Angel Beats! ―SCHOOL REVOLUTION― 作:伊東椋
古式みゆきにとって、弓は自己を象徴する全てだったと言って良い。それ程、私という人間は弓に育まれ、弓と共に生きてきた。しかし、その生きる全てそのものだったものは、あっけなく音を立てて崩れ落ちた。以来、私は魂が抜けた抜け殻のようなもの。
そんな私が、弓を引きたいと思うのは、一体どれくらいぶりなのだろうか―――
女子寮の部屋。普段なら授業中の時間帯なために、ルームメイトは不在で、私一人だ。殻の中に閉じこもるように、私は自室で一人、机に向かって一冊の本を開いていた。
それは長らく手に触れることさえなかった、弓道を書いた本。その心得や動作が細かく、丁寧に書かれた本を、私は初めて目に通していた。
弓に再び思いを寄せるようになったのは、この世界に来て初めての事だったのかもしれない。おそらく、きっかけはあの時だろう。
沙耶さんと出会った時、私はまるで愚痴を吐きだすように自分の過去を話した。その事で、自分の中の何かが変化した。

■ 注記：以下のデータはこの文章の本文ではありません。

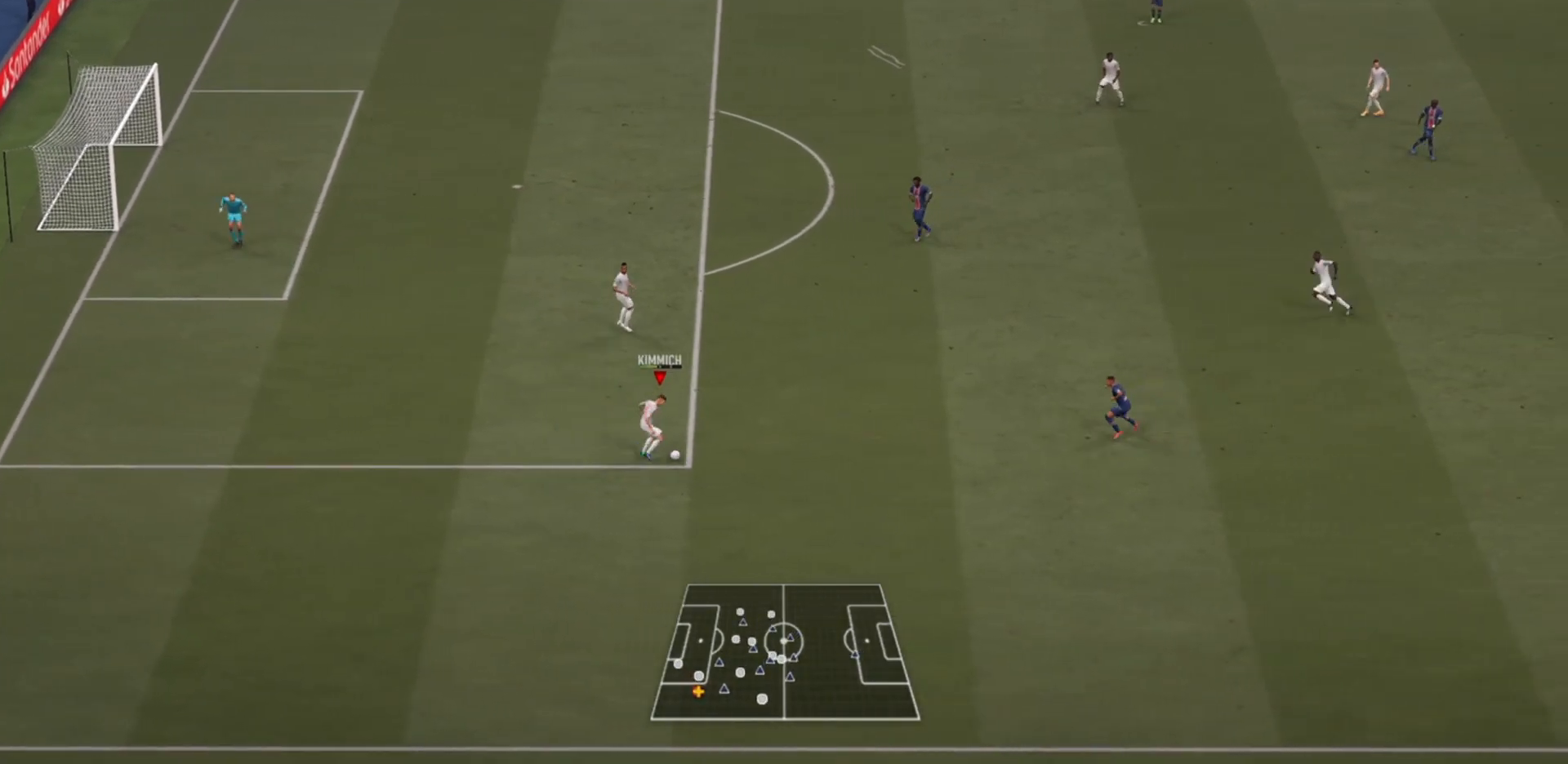
{"buttons": ["R2"], "left_stick": "up-right", "right_stick": "center", "events": []}
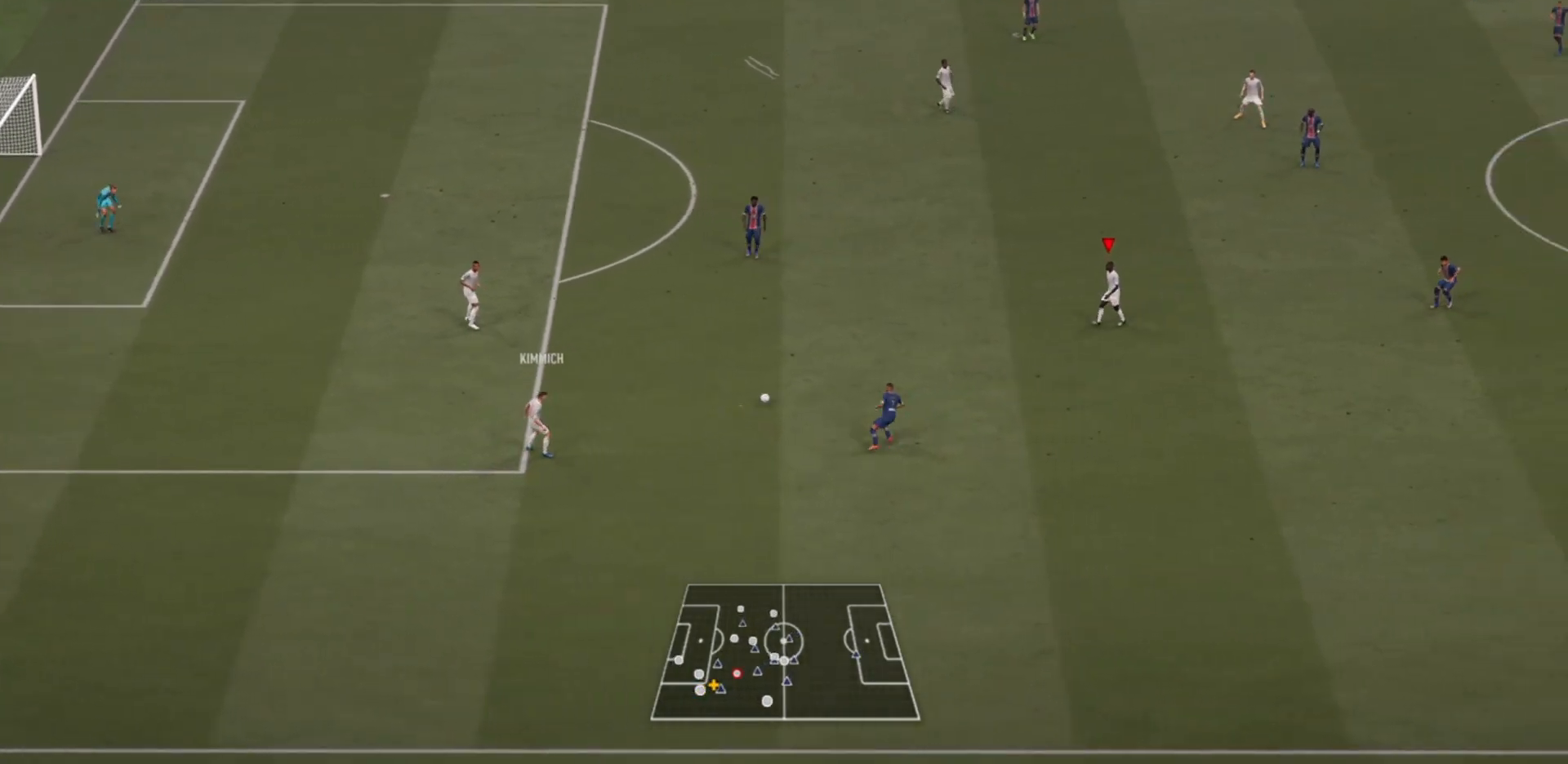
{"buttons": [], "left_stick": "down-right", "right_stick": "center", "events": [[267, "left_stick", "right"], [467, "R2", "up"], [467, "left_stick", "down-right"]]}
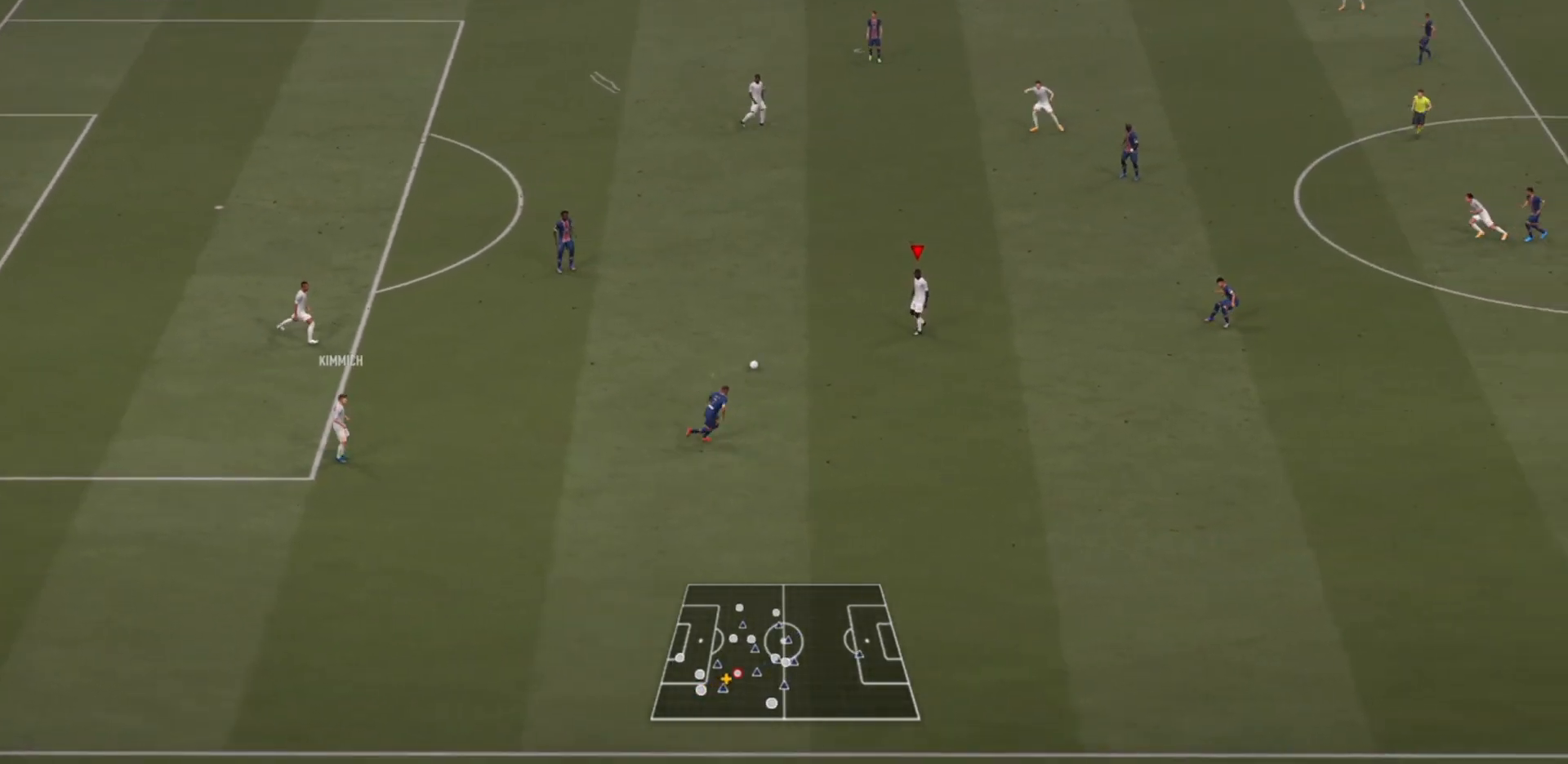
{"buttons": [], "left_stick": "down-right", "right_stick": "center", "events": []}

彼女と接している内に、私はまるで彼女が昔、自分もいた場所に、とても近くにいた仲間のように感じられて―――要は、どこか似ている部分があって、初めて心を開ける人を見つけた気がした。
彼女と出会った事で、再び弓に対して思いを寄せるようになった自分に気付いたのは、つい最近の事だけど―――
「…!」
その時、部屋の扉からノックの音が鳴った。
ちょっとだけ、胸の鼓動が高鳴る。
それは緊張だった。
でも、私は扉の向こうにいるのが誰であるかを知っていた。
私は本を閉じると、緊張と共に一歩、一歩と足を踏みしめながら、部屋の扉の方へと向かう。
そして扉を開け、彼女を出迎える。
「こんにちは、古式さん」
「沙耶さん……」
「準備は、良いかしら?」
「……………」
沙耶さんの真摯な瞳が、私の片目を射抜いた。
でも、私も負けじと沙耶さんの瞳を見据え返す。
やがて沙耶さんの視線が私の胸元へと移動した。私の胸には、私の意思を表すように、本がぎゅっと握られていた。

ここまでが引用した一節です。